Cod Almighty | Diary
Still Grimsby Town
16 November 2017
Middle-Aged Diary doesn't know about you, but I could do with a change of subject. It's over to Richard Hubbert for the rest of today's diary.
Really proud that @officialgtfc are paying tribute to my Grandad at the Carlisle game this weekend. 88 years of attending BP, he saw it all! Please read & share #GTFC #UTM pic.twitter.com/sH9rjUUwOc
— Richard Hubbert (@RichardHubbert) November 13, 2017
"My grandad Arthur Dawson's first game was around 1929. He took his place on the Pontoon amid dockers who had come straight to the ground in their clogs, a couple of bottles of beer in their pockets, who, voices like foghorns, shouted: 'Give it to Robbie!' Joe Robson seldom scored less than 30 goals a season so the chances are he confirmed the wisdom of their advice.
"One of Arthur's most vivid memories was the 1935 1-0 win against the league champions, Arsenal. The team that day featured some all-time Grimsby greats like Pat Glover ('When he went up for the ball and scored, he went in the net with the goalkeeper, the ball and the lot') and the half-back line of Hall, Betmead and Buck ('nowt escaped them. If they went past them once they didn’t next time, they were straight under them!').
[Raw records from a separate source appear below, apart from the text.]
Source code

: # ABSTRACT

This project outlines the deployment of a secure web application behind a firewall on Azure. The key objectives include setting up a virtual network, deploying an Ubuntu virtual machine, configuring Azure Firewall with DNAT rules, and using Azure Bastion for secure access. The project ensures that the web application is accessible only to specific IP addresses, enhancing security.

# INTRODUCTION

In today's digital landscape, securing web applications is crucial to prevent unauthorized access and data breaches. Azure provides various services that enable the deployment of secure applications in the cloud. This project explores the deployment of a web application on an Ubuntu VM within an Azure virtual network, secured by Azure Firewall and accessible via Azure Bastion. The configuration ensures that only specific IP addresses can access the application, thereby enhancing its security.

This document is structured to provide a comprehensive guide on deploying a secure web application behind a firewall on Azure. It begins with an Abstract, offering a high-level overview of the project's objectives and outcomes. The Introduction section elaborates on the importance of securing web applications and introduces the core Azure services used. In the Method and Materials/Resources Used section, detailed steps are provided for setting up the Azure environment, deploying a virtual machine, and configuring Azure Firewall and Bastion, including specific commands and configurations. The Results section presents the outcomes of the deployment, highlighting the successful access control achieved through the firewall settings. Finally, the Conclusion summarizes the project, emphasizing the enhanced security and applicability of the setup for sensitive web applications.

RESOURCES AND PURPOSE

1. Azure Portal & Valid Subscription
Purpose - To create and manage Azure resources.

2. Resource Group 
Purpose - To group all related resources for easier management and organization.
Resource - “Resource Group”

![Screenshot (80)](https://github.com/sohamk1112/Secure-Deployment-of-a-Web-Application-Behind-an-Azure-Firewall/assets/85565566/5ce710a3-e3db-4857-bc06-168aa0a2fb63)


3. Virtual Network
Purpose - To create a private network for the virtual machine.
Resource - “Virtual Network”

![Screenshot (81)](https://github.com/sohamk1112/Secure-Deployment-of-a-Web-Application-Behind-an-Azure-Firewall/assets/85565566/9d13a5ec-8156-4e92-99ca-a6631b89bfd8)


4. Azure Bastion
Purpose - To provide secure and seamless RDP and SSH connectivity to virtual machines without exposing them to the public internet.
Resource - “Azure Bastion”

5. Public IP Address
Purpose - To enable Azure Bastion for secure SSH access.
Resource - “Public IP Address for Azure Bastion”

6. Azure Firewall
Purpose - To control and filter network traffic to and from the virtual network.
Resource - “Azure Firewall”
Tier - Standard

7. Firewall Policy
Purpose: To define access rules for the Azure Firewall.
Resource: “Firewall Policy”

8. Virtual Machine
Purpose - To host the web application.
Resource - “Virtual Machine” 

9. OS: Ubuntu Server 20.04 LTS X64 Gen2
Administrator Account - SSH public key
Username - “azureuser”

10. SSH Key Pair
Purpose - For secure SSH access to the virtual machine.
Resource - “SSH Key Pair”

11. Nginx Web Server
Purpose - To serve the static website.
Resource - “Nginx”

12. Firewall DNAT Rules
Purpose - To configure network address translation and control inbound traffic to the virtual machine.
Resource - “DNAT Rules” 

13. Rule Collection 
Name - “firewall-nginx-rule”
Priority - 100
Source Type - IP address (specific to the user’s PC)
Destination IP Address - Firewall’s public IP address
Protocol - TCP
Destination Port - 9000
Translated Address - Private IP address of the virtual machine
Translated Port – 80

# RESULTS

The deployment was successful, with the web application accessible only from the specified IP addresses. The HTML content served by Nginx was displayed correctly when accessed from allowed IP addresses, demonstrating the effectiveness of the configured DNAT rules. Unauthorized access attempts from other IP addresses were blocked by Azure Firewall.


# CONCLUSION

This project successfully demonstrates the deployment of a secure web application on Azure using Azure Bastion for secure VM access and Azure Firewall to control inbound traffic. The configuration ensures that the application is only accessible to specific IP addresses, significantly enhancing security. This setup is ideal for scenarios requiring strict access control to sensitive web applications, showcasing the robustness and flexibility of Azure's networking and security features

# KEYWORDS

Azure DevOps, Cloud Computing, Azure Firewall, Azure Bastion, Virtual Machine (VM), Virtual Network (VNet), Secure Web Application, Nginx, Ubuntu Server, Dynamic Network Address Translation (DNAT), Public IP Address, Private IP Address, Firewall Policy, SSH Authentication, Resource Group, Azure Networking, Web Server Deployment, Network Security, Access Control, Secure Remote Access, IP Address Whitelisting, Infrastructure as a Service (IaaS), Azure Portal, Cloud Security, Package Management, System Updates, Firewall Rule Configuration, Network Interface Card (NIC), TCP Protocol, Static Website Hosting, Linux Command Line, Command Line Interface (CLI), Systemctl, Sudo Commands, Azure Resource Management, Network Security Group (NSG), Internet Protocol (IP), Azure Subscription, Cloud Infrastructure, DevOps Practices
"What a different world it was back then. England international goalkeeper George Tweedy (with 'hands like buckets') drove a furniture van part-time. 'Ginger' Hall worked as a joiner in Arthur's home village of South Kelsey. He'd see him on the morning of a match with his football boots tied around the handlebars of his bike before he cycled 25 miles to Cleethorpes to mark the top forwards in the country.
"With his formative days as a Town supporter having been in crowds of 20,000 watching top-flight football, it would have been easy for Arthur to become disillusioned. When Town were relegated to the Conference he could say 'I've seen it all turn right round'. He was of course delighted when we got promoted back out of the 'pigeon league' but there was a real stoicism in his attitude. His favourite expression: 'You never know in football. If we knew the result, we wouldn't turn up and watch!'
"He never over-celebrated victory or got too downcast with a defeat, never once calling for a manager to be sacked. Perhaps it was living through the war and seeing communities suffering losses that helped put football into perspective? For him, football was a day out, a bit of an outing and something to look forward to whether winning or losing. You supported your team and always got behind them, no matter what. As much as the Wembley trips he never thought he'd see, he'd enjoy an away day: his last a 3-1 win at Boreham Wood.
"He always took change in his stride and never moaned about so many things being different. He always felt that things would turn out right. Of course he never got to see us in our new stadium but I feel he would have embraced and accepted this change if and when it happens. There is something quite comforting though to think that his first and last football matches were both wins (the last against Yeovil) in the same ground, the same Pontoon end, 88 years apart."
Arthur Dawson's death, after a lifetime of memories stretching back to the most glorious of glory days, diminishes us all. You will I am sure join Richard and Arthur's family in celebrating that life at Blundell Park on Saturday. Strange to say when we are celebrating a life sadly ended, but beneath the controversies and the disappointments of any football club, some things go on for ever. As Arthur would say: "We're still Grimsby Town."